## TAREFA PROPOSTA
Transforme em lista numerada as linhas que vão do início das entradas até a linha que contém "y madre de un", incluindo-a, e deixe de fora as linhas em branco.

## MATERIAIS DO EXERCÍCIO
•••••
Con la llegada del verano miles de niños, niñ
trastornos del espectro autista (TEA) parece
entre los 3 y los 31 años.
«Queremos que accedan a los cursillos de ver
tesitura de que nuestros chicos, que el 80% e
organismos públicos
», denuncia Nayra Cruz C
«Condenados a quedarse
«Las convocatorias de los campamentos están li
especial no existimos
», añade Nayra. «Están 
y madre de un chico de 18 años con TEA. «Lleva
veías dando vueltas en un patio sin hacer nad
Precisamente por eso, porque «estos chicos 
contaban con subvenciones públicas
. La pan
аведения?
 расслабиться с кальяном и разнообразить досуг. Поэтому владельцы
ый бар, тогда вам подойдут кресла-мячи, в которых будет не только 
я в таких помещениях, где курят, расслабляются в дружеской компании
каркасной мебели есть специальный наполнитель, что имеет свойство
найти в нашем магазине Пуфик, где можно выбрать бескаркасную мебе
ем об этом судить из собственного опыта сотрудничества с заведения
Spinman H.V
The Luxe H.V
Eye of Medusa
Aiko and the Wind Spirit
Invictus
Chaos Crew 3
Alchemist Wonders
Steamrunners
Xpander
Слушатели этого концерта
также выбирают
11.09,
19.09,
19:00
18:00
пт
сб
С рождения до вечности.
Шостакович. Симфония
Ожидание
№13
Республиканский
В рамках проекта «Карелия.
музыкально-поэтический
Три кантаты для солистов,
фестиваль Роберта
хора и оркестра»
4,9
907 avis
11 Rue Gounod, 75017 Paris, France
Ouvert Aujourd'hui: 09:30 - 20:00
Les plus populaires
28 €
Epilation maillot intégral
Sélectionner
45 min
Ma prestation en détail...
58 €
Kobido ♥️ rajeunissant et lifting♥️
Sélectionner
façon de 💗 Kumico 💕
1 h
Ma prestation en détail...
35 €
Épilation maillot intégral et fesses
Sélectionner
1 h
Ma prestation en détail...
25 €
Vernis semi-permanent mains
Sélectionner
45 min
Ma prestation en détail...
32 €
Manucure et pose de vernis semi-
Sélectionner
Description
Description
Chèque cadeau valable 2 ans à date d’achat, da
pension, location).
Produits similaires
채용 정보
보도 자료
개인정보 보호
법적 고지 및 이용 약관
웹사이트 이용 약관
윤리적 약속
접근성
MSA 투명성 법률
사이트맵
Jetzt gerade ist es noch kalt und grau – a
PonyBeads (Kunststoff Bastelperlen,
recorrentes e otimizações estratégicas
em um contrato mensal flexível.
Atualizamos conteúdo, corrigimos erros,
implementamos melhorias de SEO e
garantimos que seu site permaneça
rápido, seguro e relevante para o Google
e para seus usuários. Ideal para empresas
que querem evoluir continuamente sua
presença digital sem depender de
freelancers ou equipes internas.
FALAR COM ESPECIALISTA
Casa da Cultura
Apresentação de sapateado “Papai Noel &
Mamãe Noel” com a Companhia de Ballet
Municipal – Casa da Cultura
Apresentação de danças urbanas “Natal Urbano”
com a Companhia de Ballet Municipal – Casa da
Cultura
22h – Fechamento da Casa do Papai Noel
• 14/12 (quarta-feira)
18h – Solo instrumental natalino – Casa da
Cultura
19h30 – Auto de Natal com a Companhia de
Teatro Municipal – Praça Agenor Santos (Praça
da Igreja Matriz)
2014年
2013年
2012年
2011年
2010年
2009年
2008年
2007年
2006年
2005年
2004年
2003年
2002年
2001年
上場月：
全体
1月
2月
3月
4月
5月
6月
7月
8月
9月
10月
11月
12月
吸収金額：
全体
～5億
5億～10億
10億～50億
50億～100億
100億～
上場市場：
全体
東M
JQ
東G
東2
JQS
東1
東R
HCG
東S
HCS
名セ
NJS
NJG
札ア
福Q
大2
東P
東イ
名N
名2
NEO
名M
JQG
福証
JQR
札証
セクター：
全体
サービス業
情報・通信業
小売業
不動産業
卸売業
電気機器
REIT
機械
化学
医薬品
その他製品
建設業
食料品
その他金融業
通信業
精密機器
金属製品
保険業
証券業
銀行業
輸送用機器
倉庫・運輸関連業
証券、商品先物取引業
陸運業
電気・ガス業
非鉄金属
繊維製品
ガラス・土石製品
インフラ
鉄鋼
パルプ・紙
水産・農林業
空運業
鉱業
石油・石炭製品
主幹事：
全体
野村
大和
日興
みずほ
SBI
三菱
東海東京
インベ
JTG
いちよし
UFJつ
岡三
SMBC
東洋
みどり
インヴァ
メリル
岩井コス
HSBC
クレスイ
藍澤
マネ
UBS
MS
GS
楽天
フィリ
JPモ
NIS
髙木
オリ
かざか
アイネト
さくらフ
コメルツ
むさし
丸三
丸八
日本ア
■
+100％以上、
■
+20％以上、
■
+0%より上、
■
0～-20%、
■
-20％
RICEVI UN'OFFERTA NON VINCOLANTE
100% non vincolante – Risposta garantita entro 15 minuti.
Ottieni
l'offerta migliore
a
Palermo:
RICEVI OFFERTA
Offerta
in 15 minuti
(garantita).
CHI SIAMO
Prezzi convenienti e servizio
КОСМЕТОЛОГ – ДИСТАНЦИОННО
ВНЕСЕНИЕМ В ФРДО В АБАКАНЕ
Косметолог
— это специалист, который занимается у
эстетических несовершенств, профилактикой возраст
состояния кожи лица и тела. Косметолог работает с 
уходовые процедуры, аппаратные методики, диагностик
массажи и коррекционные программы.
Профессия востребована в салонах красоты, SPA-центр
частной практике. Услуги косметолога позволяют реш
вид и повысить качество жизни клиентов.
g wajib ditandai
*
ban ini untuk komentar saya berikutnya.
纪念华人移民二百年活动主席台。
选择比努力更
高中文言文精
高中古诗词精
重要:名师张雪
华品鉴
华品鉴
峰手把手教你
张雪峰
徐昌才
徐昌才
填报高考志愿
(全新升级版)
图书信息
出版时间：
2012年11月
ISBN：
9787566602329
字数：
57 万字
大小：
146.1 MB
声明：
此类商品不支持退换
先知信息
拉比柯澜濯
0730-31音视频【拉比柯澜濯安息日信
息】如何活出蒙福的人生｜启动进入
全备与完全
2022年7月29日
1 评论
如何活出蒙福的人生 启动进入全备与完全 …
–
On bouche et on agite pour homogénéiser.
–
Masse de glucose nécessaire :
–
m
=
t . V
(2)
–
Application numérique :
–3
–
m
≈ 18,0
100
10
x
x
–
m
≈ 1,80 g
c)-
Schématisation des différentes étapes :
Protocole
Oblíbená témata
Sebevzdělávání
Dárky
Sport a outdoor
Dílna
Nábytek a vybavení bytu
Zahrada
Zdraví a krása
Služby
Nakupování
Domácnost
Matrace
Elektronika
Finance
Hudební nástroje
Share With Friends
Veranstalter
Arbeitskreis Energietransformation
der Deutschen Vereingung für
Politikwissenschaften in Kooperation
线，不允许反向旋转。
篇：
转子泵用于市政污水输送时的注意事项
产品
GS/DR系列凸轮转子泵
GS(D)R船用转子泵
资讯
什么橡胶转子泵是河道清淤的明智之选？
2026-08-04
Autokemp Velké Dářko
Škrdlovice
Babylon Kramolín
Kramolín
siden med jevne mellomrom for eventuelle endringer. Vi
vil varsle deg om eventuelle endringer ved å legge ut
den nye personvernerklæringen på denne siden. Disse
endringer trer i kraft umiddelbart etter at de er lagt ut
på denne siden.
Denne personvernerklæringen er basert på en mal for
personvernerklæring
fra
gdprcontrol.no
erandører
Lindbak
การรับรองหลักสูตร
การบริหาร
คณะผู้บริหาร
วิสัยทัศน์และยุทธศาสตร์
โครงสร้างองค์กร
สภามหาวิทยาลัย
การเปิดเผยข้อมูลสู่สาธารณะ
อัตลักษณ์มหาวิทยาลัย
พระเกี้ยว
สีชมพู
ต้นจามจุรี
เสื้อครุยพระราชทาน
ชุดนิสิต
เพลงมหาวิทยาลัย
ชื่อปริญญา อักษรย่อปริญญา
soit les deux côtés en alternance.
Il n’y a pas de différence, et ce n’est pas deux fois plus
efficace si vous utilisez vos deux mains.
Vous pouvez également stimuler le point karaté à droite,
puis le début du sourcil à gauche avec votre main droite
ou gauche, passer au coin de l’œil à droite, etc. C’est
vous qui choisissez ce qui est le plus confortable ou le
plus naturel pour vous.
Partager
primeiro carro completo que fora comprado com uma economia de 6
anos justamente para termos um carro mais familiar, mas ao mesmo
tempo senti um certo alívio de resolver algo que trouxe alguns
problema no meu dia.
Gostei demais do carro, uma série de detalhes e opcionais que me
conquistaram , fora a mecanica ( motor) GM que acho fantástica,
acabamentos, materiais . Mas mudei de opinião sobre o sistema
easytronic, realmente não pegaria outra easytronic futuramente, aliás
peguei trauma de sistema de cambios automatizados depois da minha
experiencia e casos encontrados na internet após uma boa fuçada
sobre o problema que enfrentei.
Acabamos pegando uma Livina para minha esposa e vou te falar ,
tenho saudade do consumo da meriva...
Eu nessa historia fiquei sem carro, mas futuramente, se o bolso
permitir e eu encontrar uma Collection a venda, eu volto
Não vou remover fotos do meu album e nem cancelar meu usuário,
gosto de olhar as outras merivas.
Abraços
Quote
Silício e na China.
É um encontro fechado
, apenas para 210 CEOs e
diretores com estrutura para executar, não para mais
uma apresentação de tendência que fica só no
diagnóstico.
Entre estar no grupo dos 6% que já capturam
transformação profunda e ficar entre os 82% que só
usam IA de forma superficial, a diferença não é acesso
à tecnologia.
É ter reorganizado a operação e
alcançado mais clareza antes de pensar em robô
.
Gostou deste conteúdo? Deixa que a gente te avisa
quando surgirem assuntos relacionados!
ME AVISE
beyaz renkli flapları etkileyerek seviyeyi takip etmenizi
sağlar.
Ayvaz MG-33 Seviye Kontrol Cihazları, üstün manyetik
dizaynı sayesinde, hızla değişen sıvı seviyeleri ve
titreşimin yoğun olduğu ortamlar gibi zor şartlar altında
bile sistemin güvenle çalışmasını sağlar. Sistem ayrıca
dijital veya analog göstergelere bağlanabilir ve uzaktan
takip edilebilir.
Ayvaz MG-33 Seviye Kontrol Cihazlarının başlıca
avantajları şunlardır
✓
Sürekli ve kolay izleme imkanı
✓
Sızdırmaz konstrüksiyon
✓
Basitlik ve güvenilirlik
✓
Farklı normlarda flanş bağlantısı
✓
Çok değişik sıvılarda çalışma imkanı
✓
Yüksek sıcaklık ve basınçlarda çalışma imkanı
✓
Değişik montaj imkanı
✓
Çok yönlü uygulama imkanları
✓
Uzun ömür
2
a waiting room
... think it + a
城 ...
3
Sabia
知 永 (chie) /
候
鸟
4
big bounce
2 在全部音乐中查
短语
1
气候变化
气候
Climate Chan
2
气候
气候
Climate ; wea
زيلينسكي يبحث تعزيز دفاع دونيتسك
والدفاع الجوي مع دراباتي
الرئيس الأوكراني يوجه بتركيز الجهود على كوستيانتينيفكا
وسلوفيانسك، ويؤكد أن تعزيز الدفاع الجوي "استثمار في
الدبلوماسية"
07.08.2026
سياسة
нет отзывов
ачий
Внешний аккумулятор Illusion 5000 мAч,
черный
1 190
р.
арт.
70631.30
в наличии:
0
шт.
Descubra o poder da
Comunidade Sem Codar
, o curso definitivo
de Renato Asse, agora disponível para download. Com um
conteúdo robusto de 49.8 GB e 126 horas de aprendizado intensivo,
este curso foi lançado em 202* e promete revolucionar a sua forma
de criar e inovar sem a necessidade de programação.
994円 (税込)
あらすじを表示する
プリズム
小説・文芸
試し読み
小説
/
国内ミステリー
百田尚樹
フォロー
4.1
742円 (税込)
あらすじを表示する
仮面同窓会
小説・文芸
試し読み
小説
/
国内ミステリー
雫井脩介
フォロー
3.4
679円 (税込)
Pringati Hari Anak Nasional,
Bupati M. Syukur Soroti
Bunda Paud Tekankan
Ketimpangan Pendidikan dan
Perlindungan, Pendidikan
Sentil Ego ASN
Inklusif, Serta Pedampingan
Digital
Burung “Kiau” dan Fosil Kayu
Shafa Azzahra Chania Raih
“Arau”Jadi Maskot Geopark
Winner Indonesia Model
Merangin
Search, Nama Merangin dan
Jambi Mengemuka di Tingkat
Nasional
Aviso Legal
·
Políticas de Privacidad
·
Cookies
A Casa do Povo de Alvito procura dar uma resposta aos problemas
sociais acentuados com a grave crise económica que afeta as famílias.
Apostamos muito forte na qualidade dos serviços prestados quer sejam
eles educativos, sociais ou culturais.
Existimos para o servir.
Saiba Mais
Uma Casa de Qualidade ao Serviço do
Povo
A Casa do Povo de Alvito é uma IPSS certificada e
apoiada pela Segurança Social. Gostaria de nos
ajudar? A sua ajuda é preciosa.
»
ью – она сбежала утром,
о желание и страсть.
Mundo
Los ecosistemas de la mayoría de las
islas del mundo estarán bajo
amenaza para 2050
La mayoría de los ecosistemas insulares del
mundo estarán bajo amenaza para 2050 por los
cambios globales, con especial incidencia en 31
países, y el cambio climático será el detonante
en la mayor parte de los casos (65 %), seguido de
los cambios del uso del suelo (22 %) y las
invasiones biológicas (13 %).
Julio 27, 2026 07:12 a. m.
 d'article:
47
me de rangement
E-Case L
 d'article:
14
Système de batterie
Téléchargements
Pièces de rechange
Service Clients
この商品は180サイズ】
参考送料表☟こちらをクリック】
•••••
## RESPOSTA AO EXERCÍCIO
1. Con la llegada del verano miles de niños, niñ
2. trastornos del espectro autista (TEA) parece
3. entre los 3 y los 31 años.
4. «Queremos que accedan a los cursillos de ver
5. tesitura de que nuestros chicos, que el 80% e
6. organismos públicos
7. », denuncia Nayra Cruz C
8. «Condenados a quedarse
9. «Las convocatorias de los campamentos están li
10. especial no existimos
11. », añade Nayra. «Están 
12. y madre de un chico de 18 años con TEA. «Lleva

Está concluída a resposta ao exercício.